My comments today are not on the site’s history, but on its current demographics and the politics which flow from them. Landmark status is beside the point. 

One more time: It’s not People’s Park, it’s the Park’s People.  

Simply put, there are usually a whole lotta funky dudes hanging out on the block bounded by Bowditch, Haste and Dwight. They drink alcohol, they sell, buy and consume other drugs both legal and illegal, some of them have surly dogs for whom they don’t always clean up, sometimes they sleep there, sometimes they punch or even stab each other. 

Gross, right? 

Many activities on the site are illegal from time to time. Many denizens stay within legal boundaries, but are obviously out of money or of their minds or both. 

Let’s just assume, arguendo, that the property was owned by someone other than the Big U. Would the City of Berkeley allow a private property owner to continue to tolerate illegal behavior? Especially if the private owner had a private army with the scope and power of the U.C. Police. Don’t think so. 

It’s well within the English-speaking tradition, at least dating back to the 17th century and probably before, that every town had its skid row. Online Free Dictionary: “skid row. A squalid district inhabited by derelicts and vagrants.” 

In San Francisco, that would be the Tenderloin. In downtown Oakland when I worked there it was 12th Street, but now that’s been largely Urban Renewed away. And in Berkeley, in the 40-some years I’ve been a South Side homeowner, our Skid Row has been People’s Park. 

This was not true in my first iteration here, in the late fifties. Then, the area in question was semi-seedy student rooming houses—my junior year room was in the attic of a brown shingle a block away on the corner of Channing and Telegraph. 

What changed?
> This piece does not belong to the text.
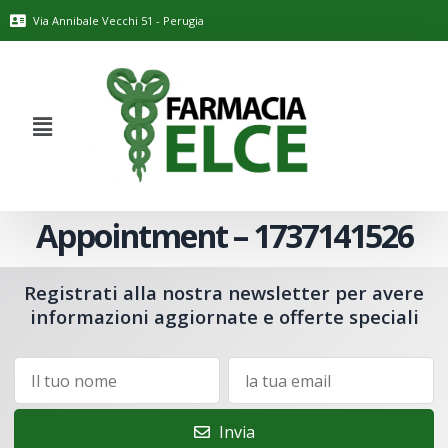
Via Annibale Vecchi 51 - Perugia
Appointment – 1737141526
Registrati alla nostra newsletter per avere
informazioni aggiornate e offerte speciali
Invia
Primarily, while I was away in Ann Arbor in the 60s, my alma mater took a whole block away from private owners by eminent domain and tore down the houses. 
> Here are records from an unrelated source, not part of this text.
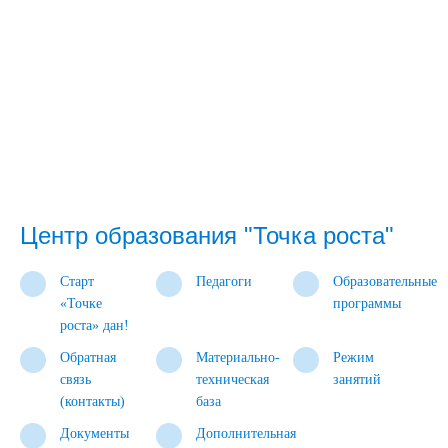
Центр образования "Точка роста"
Старт
Педагоги
Образовательные
«Точке
программы
роста» дан!
Обратная
Материально-
Режим
связь
техническая
занятий
(контакты)
база
Документы
Дополнительная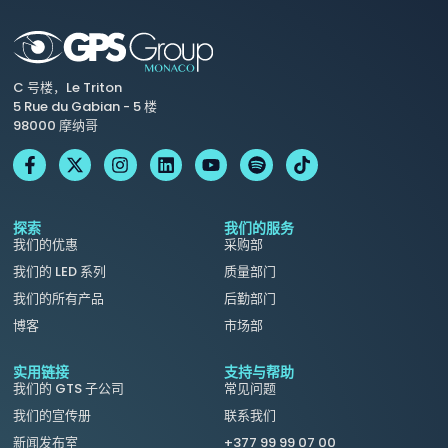
C 号楼，Le Triton
5 Rue du Gabian - 5 楼
98000 摩纳哥
探索
我们的服务
我们的优惠
采购部
我们的 LED 系列
质量部门
我们的所有产品
后勤部门
博客
市场部
实用链接
支持与帮助
我们的 GTS 子公司
常见问题
我们的宣传册
联系我们
新闻发布室
+377 99 99 07 00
We will cast a legal veil over what happened after that, but let’s just say that today’s Skid Row occupancy here, though still known as People’s Park, is a wasteland of U.C.’s own devising, despite the best efforts of many volunteers in the intervening years to turn it into a green and pleasant land. 

Allowing the block to become Berkeley’s very own skid row is a well-known technique called Demolition by Neglect. The way this works, if property owners would like to re-develop a site but are prohibited from destroying what’s already there by tenant’s rights, historic preservation, zoning or other legal impediments, they just let existing improvements fall apart over time. Case closed. 

This is not to say that all the people currently hanging out at the Park are bad actors. Some of them are just the traditional down-and-out, now also findable in a park near you. What’s been unique about People’s Park is the tolerance by UC of easily observed lawbreaking of a type not allowed either by the City of Berkeley or by self-policed residents in other encampments of the unhoused which have sprung around town,  

You could call it land banking, I suppose. Fifty or so years down the road, U.C. still hopes to get the buildable site they so coveted back when. They’re crying poor—no place to build dorms, despite a series of costly construction boondoggles like the Memorial Stadium extravaganza (don’t say we didn’t warn you about that one!) and the fancy new swimming complex.  

Now, as then, the odor of civic collusion is in the air. Local officials “enthusiastically” support evicting the unsightly unwashed from their designated domain in favor of clean and cheerful students. In preparation for this, new laws are being contemplated for preventing vagrants from popping up elsewhere around Berkeley, but this just in—it won’t work.  

People’s Park might be gone, but the People will still be here, somewhere. Check out Willard (formerly Ho Chi Minh) Park as a likely new destination, or perhaps Civic Center (Provo) Park.  

Right now I’m opening the betting pool on whether or not the proposed housing development (sorry, “public-private partnership”) will actually make room for the undeserving poor as backers claim. I’ll take the hedge position myself.  

As I said last week, People have to Be somewhere, even those annoying People that Berkeley (in both senses of the name) wants to banish from the Park.